Klaten — Menjelang Idul Adha, tim dari Bidang Peternakan Dinas Pertanian (Dispertan) Klaten menggelar pemantauan pengawasan peredaran hewan korban di rumah ternak Dukuh Gabugan, Desa Candirejo, Kecamatan Ngawen, dan Pasar Hewan Pedan, Selasa (6/9). Hal itu bertujuan untuk memastikan hewan kurban yang aman dan bebas dari penyakit.

“Dari hasil pengecekan, hewan ternak yang diperdagangkan dalam kondisi sehat dan layak untuk korban,” ujar koordinator tim pemantauan dan pengawasan hewan korban Dispertan Klaten, Awiq Purwanti.

Dari pemantauan pertama di rumah ternak Dukuh Gabugan milik Siswanto, sebanyak 17 ekor sapi dengan harga per ekor mulai Rp 18 juta- Rp 22,5 juta, siap dikirm ke pemesan untuk korban. Pasalnya, kondisi sapi dalam keadaan sehat dan tidak cacat fisik sebagaimana yang dipersyaratkan dalam agama.

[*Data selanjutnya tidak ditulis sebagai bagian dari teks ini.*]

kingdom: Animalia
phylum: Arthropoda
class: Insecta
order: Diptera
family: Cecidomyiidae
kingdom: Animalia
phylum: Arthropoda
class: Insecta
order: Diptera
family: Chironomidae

Hasil serupa juga terjadi saat memantau ternak di Pasar Sapi Pedan dan Pasar Kambing Keden, Pedan. Kondisi kesehatan hewan layak korban lantaran sehat fisik, dan umur telah memenuhi persyaratan untuk dikorbankan.

“Memang tadi ada sapi yang mengalami lecet, namun tidak mengurangi persyaratan untuk dijadikan hewan korban. Karena (lecet) bisa dikasih obat agar cepat kering dan tidak dihinggapi lalat,” kata Awiq Purwanti.

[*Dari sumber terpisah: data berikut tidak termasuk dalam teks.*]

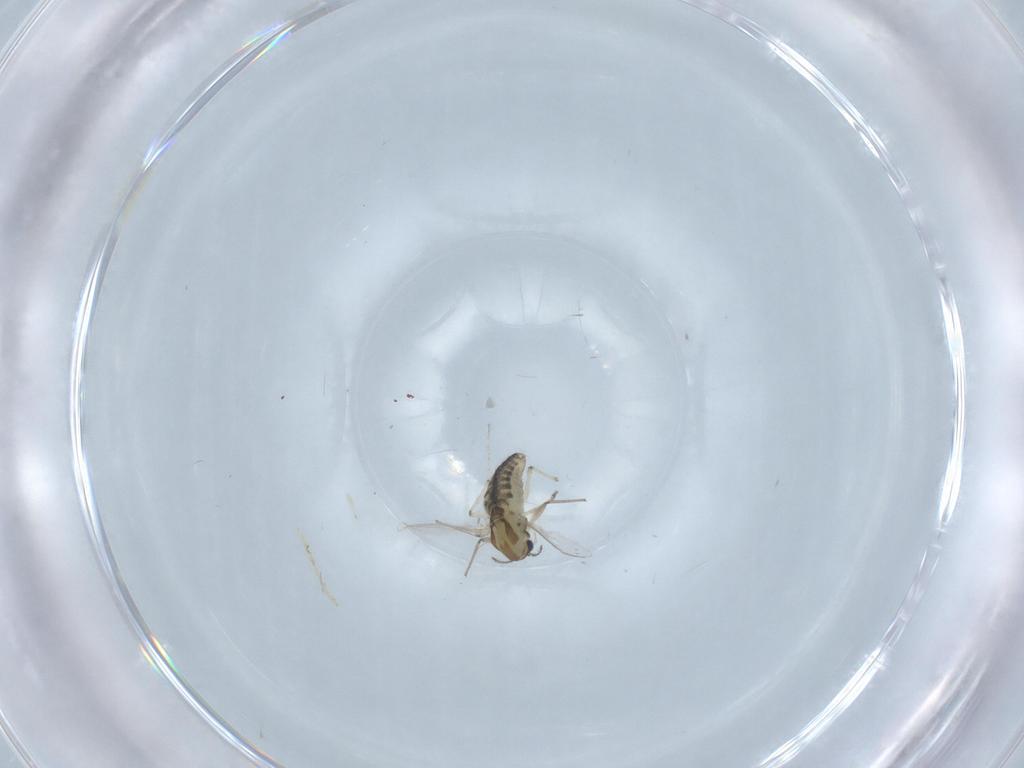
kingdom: Animalia
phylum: Arthropoda
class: Insecta
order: Diptera
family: Chironomidae
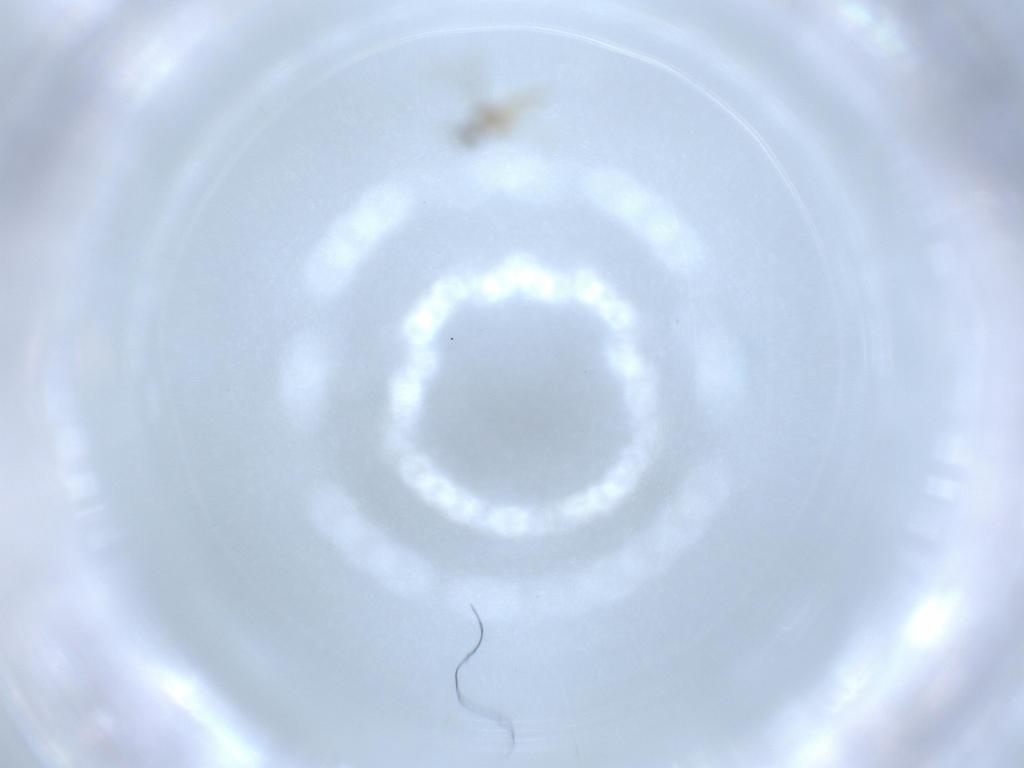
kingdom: Animalia
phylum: Arthropoda
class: Insecta
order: Diptera
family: Cecidomyiidae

Ditambahkan, pengecheckan yang rutin dilakukan adalah kebuntingan dan kesehatan hewan. Sedangkan menjelang Idul Adha, pengecekan difokuskan pada kesehatan hewan ternak, asal hewan ternak, dan jumlah populasi. Meski hingga saat ini belum ada temuan, pihaknya tetap mewaspadai lalu lintas ternak dari daerah endemik tertentu.

“Kita waspadai penyakit anthrax. Karena di wilayah Jawa Tengah ada beberapa spot anthrax,” tambahnya.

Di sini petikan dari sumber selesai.